Sujet : Un nouveau mal, la diglossie !
Date : 09/11/2006
De : Jean-Pierre Busnel   (courriel : contact(chez)iab.com.fr)     Mesure anti-pourriels : Si vous voulez écrire à notre correspondant, remplacez "chez" par "@"

On le sait, le raz de marée de l'anglomanie dans le milieu des affaires (pour ne parler que de lui) se manifeste, chaque jour davantage, notamment, par une véritable explosion du recours à la diglossie, formule qui consiste à faire coexister des termes de deux langues dans le même énoncé. Dans son excellent ouvrage "Pourquoi veulent-ils tuer le français ?", le professeur Bernard Lecherbonnier faisait remarquer que "demeurée pendant un temps l'apanage des grandes firmes étrangères, cette mode s'est emparée des entreprises françaises qui s'adressent aux Français comme s'ils étaient tous nés dans le Bronx".

On en trouvera un nouvel exemple en pièce jointe, parmi une foule d'autres, car il n'est pratiquement plus un seul produit ou service lancé en France qui ne soit désormais désigné par une combinaison de mots anglais et français. Il s'agit d'une publicité reçue tout récemment par les clients de l'opérateur de téléphonie "Télé 2" en faveur de "Le very important portable" (peut-être une allusion des "créatifs" auteurs de cette publicité, des jeunes gens par définition, au fameux VIP de "very important personality" ?). Quoi qu'il en soit, non seulement ce charabia, ce massacre du français, comme du reste de l'anglais, ne veut rien dire, mais encore atteint-on là, semble-t-il, un pic dans la sottise.

 

 


Dans le même ordre d'idées, notons que les épargnants français qui ont des avoirs dans l'immobilier reçoivent depuis quelque temps des relevés de comptes ou d'opérations émis par des sociétés françaises affublées pour les désigner d'acronymes nouveaux, parfaitement inconnus d'eux à ce jour, tels que "REM" (pour "real estate management") ou "REIM" (pour "real estate investment management"). En quelques mois, tous les grands groupes financiers français semblent avoir débaptisé leurs filiales spécialisées dans le secteur immobilier pour les doter ainsi de raisons sociales partiellement ou totalement formulées en anglais.

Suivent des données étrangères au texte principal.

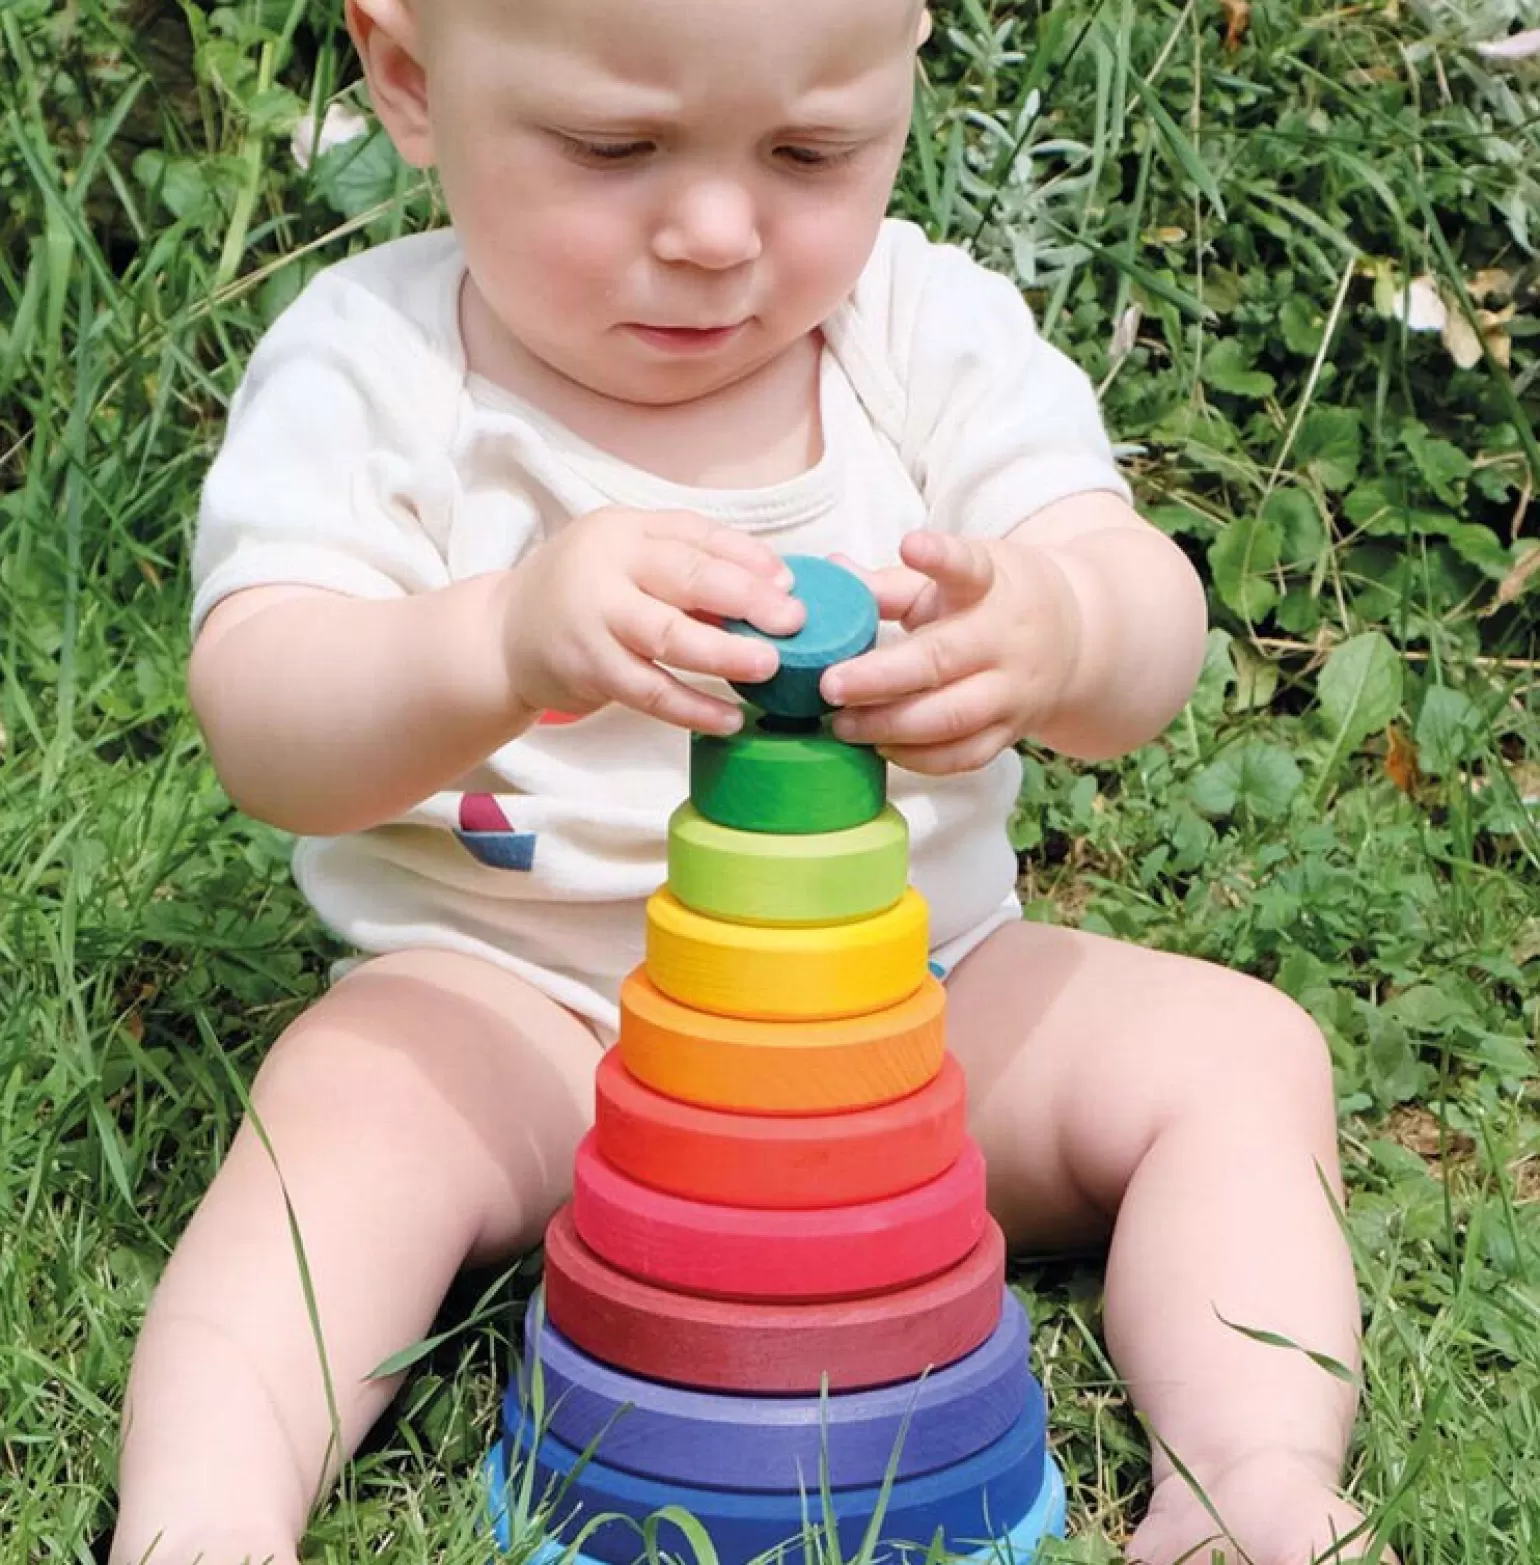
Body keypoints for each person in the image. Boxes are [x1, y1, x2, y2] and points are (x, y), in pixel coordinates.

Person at [110, 2, 1391, 1563]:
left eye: (810, 150)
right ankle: (202, 1526)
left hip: (909, 1016)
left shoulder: (921, 329)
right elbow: (266, 720)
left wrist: (1056, 627)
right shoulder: (373, 364)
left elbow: (1143, 623)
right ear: (408, 77)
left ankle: (1250, 1477)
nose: (718, 232)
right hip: (522, 1016)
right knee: (335, 1128)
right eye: (614, 146)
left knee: (1240, 1054)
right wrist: (497, 642)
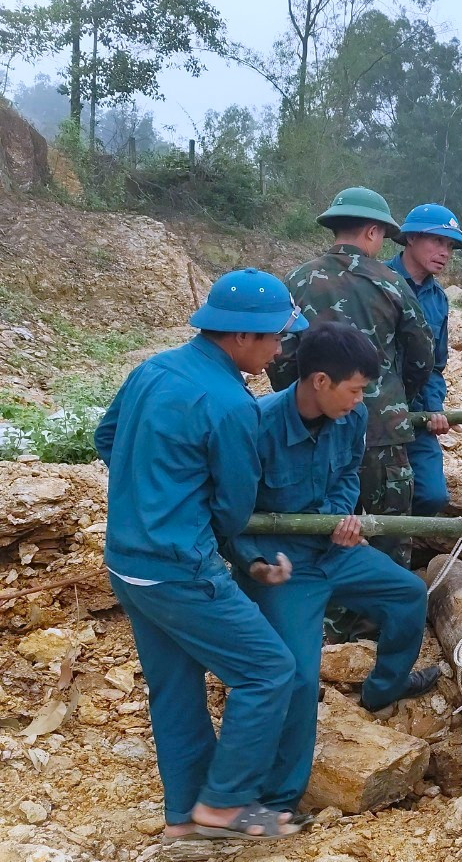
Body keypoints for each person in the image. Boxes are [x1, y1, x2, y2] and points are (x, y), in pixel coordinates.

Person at [94, 268, 308, 841]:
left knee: (175, 687)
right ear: (241, 337)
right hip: (179, 570)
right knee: (268, 670)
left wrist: (149, 493)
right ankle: (225, 804)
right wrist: (192, 521)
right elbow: (234, 506)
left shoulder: (152, 369)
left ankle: (185, 817)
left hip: (126, 562)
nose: (280, 348)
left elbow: (106, 437)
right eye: (276, 337)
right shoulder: (232, 405)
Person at [226, 321, 437, 817]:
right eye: (355, 389)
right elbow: (230, 507)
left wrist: (342, 517)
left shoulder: (351, 418)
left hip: (335, 552)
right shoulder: (256, 424)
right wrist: (253, 561)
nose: (360, 401)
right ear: (319, 381)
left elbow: (346, 476)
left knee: (408, 593)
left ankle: (383, 689)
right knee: (297, 677)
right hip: (284, 566)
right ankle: (277, 801)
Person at [267, 187, 435, 570]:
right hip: (382, 430)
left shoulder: (296, 280)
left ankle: (332, 613)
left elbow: (278, 356)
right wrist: (393, 395)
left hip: (312, 432)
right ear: (374, 232)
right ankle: (383, 607)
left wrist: (306, 405)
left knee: (325, 521)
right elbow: (423, 353)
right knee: (388, 527)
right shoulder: (391, 281)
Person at [386, 204, 462, 516]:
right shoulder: (377, 282)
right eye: (437, 241)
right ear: (411, 239)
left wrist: (434, 408)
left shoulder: (438, 300)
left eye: (449, 246)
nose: (444, 252)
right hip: (371, 415)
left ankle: (406, 549)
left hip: (417, 414)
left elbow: (436, 365)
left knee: (432, 495)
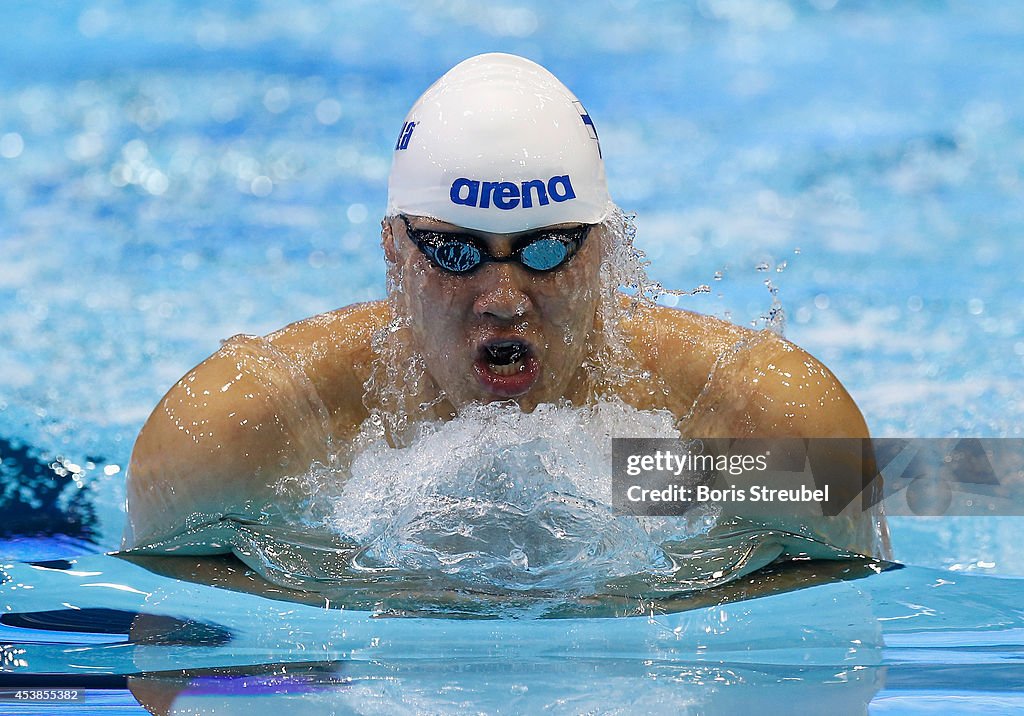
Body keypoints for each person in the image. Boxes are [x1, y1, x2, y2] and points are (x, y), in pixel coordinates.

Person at [123, 53, 883, 556]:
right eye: (455, 252)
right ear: (394, 250)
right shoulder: (238, 434)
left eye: (548, 248)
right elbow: (174, 668)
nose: (504, 301)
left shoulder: (760, 422)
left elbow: (841, 646)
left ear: (607, 248)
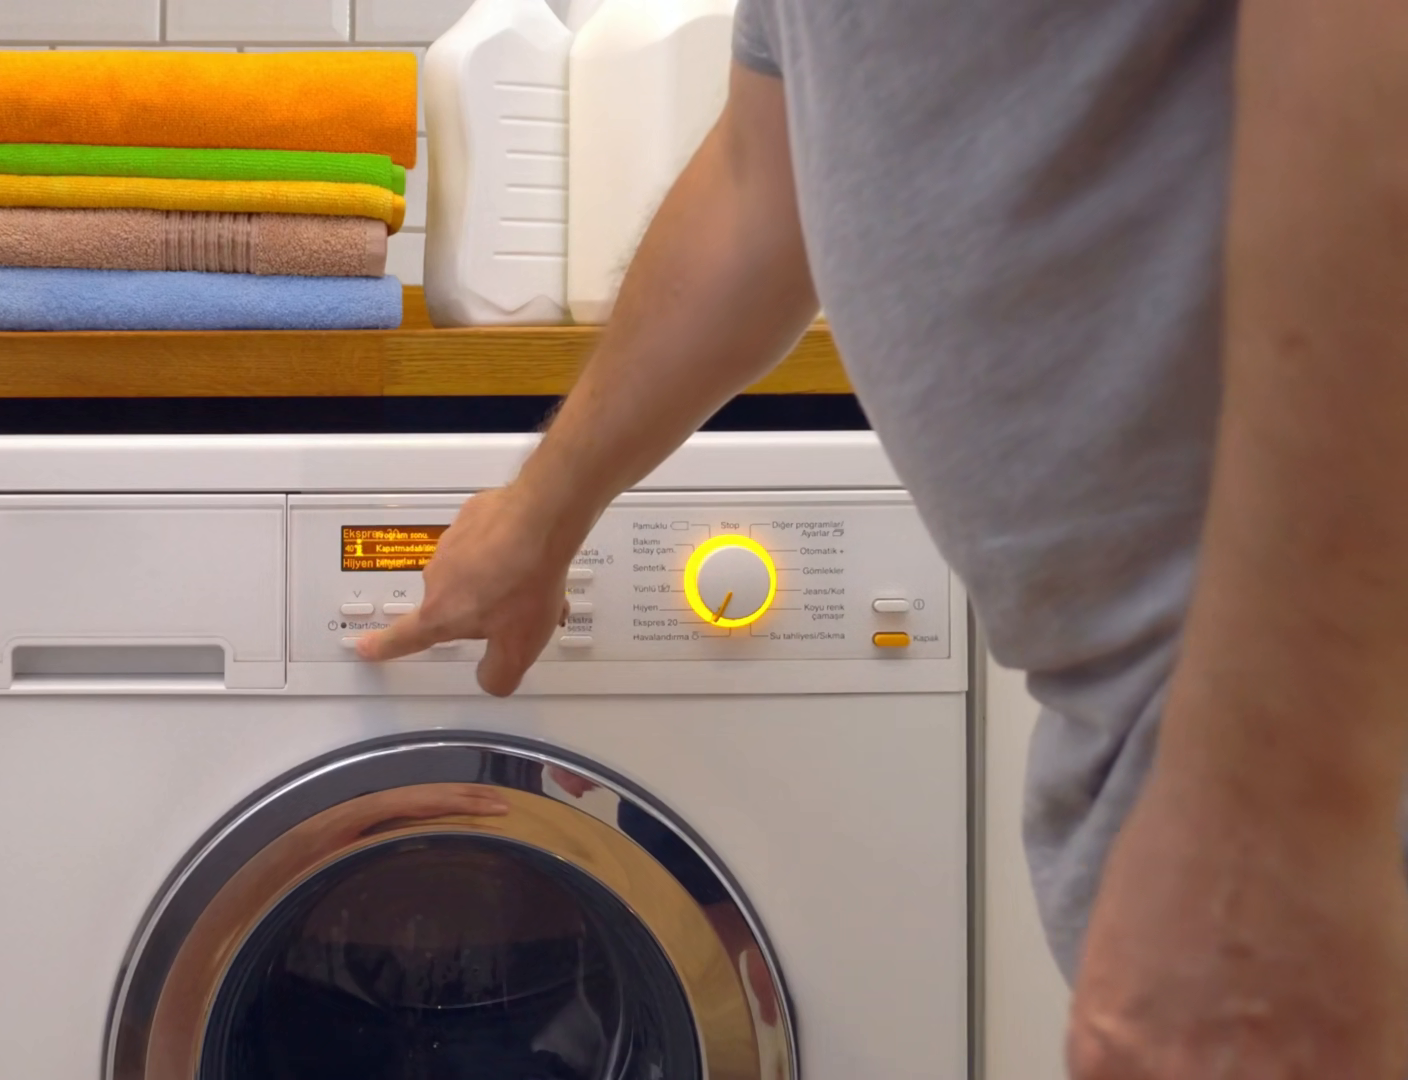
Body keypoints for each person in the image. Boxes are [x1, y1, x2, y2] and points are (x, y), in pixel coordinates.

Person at [360, 0, 1408, 1075]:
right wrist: (542, 511)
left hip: (1316, 727)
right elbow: (760, 183)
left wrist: (1274, 822)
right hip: (1180, 733)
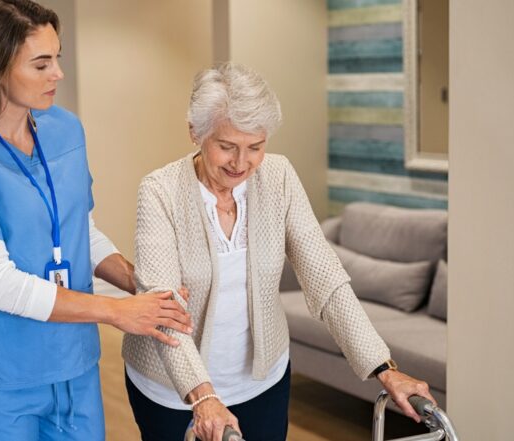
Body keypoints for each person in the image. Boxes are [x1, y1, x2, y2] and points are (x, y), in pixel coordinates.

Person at [121, 62, 436, 441]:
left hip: (261, 380)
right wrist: (203, 397)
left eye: (256, 147)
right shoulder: (160, 191)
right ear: (195, 132)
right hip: (172, 389)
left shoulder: (279, 176)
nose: (242, 163)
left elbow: (326, 278)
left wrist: (383, 367)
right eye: (227, 147)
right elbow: (163, 307)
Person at [0, 1, 192, 440]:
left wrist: (139, 285)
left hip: (75, 365)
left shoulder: (65, 129)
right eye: (41, 63)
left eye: (57, 58)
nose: (58, 75)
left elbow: (77, 229)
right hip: (1, 377)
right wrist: (118, 312)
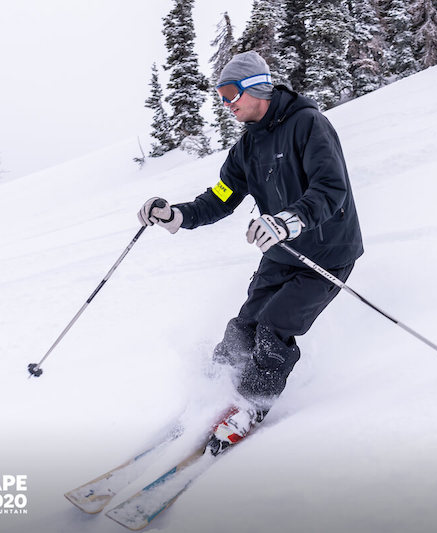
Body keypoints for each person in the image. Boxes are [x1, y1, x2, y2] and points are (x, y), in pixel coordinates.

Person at [138, 51, 363, 453]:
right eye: (220, 95)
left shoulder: (308, 125)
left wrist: (288, 221)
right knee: (244, 326)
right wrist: (177, 215)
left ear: (257, 87)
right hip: (280, 254)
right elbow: (221, 197)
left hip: (326, 254)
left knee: (274, 327)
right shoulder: (247, 147)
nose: (226, 103)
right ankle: (213, 386)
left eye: (230, 93)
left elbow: (330, 189)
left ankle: (251, 405)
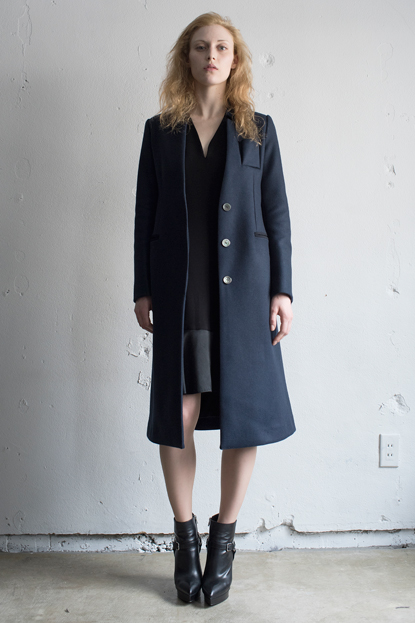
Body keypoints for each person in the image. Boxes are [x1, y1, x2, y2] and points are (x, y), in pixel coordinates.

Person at [133, 11, 295, 607]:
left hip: (244, 291)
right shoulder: (160, 131)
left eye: (222, 47)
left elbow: (276, 215)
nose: (211, 56)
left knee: (242, 414)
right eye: (201, 46)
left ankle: (223, 540)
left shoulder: (259, 130)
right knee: (179, 413)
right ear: (188, 57)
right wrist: (142, 287)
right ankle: (185, 539)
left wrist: (283, 291)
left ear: (235, 58)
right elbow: (145, 213)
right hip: (182, 289)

Il y a un an (voir L'e-journal de l'iab n° 102), nous avions rendu compte du projet de loi du sénateur Philippe Marini, rapporteur général de la commission des finances, du contrôle budgétaire et des comptes économiques de la Nation, maire de Compiègne, "complétant la loi du 4 août 1994 relative à l'emploi de la langue française" (dite aussi "loi Toubon"). Ce texte étend par exemple aux enseignes commerciales et aux dénominations sociales qui utilisent des termes étrangers, ignorées de la loi Toubon, l'obligation d¹une traduction et d¹une explicitation en français (art. 2 et 3). Ce projet avait été adopté par le Sénat, à l¹unanimité, le 10 novembre 2005.

Faire approuver ce si judicieux projet par l'Assemblée nationale est évidemment une autre affaire. Encore faut-il le feu vert de l'exécutif, maître de l'ordre du jour parlementaire. On sait celui-ci, en effet, fasciné, comme nombre de ses grands commis, par le modèle américain, bien hésitant, bien peu déterminé sur ce sujet, plutôt porté à la résignation sinon à "la capitulation en rase campagne" (éditorial du n° 85 de Le Cinquième Monde). "Que, sous la pression de la mondialisation, et gagné par ses mirages, l'État n'ait plus en France aujourd'hui, la politique linguistique offensive d'autres fois" (Claude Hagège) est une évidence. Et probablement l'exécutif s'estime-t-il même bien incapable, à l'heure du "turbo-capitalisme" et de la mondialisation, d'endiguer le raz de marée de l'anglicisation forcée et de faire respecter des dispositions protectrices par les entreprises commerciales qui toutes, qu'elles soient de droit français ou non, les petites comme les grandes, celles qui sont encore dites publiques comme les autres, aspirent à la multinationalité et qui voudraient ne plus connaître d'autres lois que celles des marchés.